Tensegrity crutches with compliance from a pre-stressed self-tensile module improve ground reaction force profiles, speed, effort, comfort, and perceived stability

TL;DR

This study introduces a biologically inspired tensegrity crutch with a pre-stressed module that enhances comfort, stability, and mechanical performance over traditional rigid and spring-loaded crutches.

Contribution

The paper presents a novel tensegrity crutch design with a pre-stressed self-tensile module, demonstrating improved user experience and mechanical properties compared to existing crutch types.

Findings

Tensegrity crutches reduced peak loading rates more than rigid crutches.

Participants reported higher comfort, effort, and usability with tensegrity crutches.

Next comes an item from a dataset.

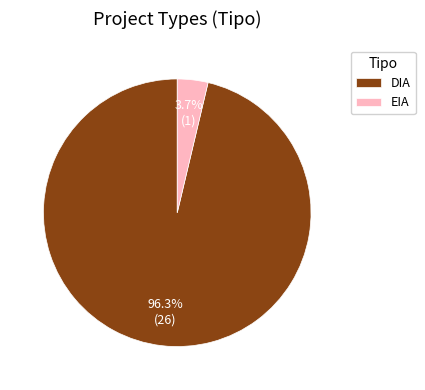

Is there a majority slice in this chart?

Yes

Spring-loaded crutches decreased perceived stability and walking speed.

Abstract

Purpose: Six million people use crutches as mobile aids in the US. Rigid designs with no axial mobility limit sensory feedback and lead to secondary injury on the upper joints. Spring-loaded designs offer compliance but may compromise stability. We designed a biologically inspired tensegrity crutch with a compliant module aiming to achieve favorable mechanical properties. The terminal module was a pre-stressed self-tensile two-cell tensegrity structure. We compared the tensegrity crutch to commercial rigid and spring-loaded crutches in mechanical tests using axial loading, in overground straight and turning walking, and in participant experience. Methods: In human trials, healthy young adults (N=18) with no recent lower-body injury performed straight walking and turning trials at a comfortable self-selected pace. A knee blocker simulated unilateral injury of the dominant leg. After using each type of crutch, participants reported their perceived levels of effort, comfort, pain, stability, and usability. Results: Compared to the rigid design, both spring-loaded and tensegrity conditions reduced peak loading rates. The tensegrity design improved effort, comfort, pain, and usability. Spring-loaded crutches reduced perceived stability and walking speed. Conclusion: The biologically inspired tensegrity crutches were an overall improvement to existing designs. Simulations and mechanical testing suggest that nonlinear stiffness, ground-following, and force feedback are among the beneficial mechanical properties that underlie this improvement.